Palestinians in the occupied West Bank are going to the polls for the first time since 2012 to vote in local and municipal elections.
Several major Palestinian factions, including Hamas, the Islamic Jihad group and the leftist Popular Front for the Liberation of Palestine (PFLP) refused to participate in Satuday's elections, despite the five-year gap since the last poll.
"The election doesn't carry an enormous amount of weight," Al Jazeera's Harry Fawcett, reporting from Ramallah in the West Bank, said.
"These are relatively minor council elections," Fawcett added. "People here are casting ballots to be represented in terms of local services, road building, building permits."
"The fact that Hamas is boycotting the ballot - that the PFLP and Islamic Jihad are not taking part - really does make this a one-party election, a Fatah election. And so it's hard to take a broad read of Palestinian opinion from these elections."
Fatah, the ruling party in the West Bank, is led by Palestinian President Mahmoud Abbas, who was elected in 2005.
Abbas' presidential term officially ended in 2009, but elections have not been held in Palestine since 2006, when Hamas stood for parliamentary elections and won.

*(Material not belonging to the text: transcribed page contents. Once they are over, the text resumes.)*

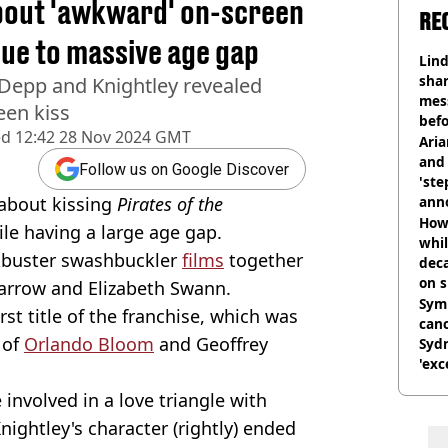
bout 'awkward' on-screen
RE
due to massive age gap
Lind
shar
 Depp and Knightley revealed
mes
een kiss
befo
ed
12:42 28 Nov 2024 GMT
were
Ari
and 
Follow us on Google Discover
'ste
about kissing
Pirates of the
ann
How 
ile having a large age gap.
whil
ckbuster swashbuckler
films
together
dec
on s
parrow and Elizabeth Swann.
Symp
rst title of the franchise, which was
canc
 of
Orlando Bloom
and Geoffrey
Sydn
'exc
dis
involved in a love triangle with
nightley's character (rightly) ended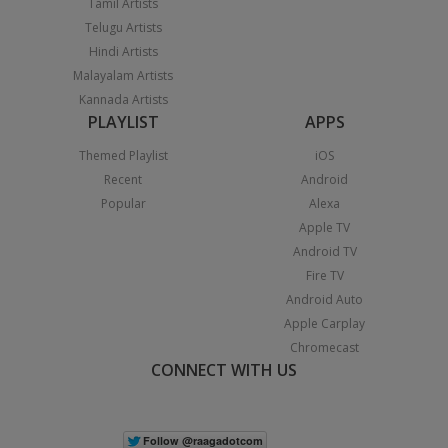
Tamil Artists
Telugu Artists
Hindi Artists
Malayalam Artists
Kannada Artists
PLAYLIST
APPS
Themed Playlist
iOS
Recent
Android
Popular
Alexa
Apple TV
Android TV
Fire TV
Android Auto
Apple Carplay
Chromecast
CONNECT WITH US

Fatah refused to recognise the vote, and Hamas and Fatah have since 2007 ruled the Gaza Strip and the West Bank, respectively.
Efforts to create a unity government have been numerous, but faltered each time. Both parties have also blamed one another for their failure to hold elections together.
"There is a fairly widely held opinion here that the longer these two rival factions continue to run their own separate parts of geography - in their own systems, along their own lines - the harder it will be in the longrun to bridge that divide," Fawcett said.
A student election on Wednesday at Birzeit University in the West Bank, considered more indicative of the overall mood of Palestinians living in the occupied territories, resulted in a victory for a party considered ideologically aligned with Hamas.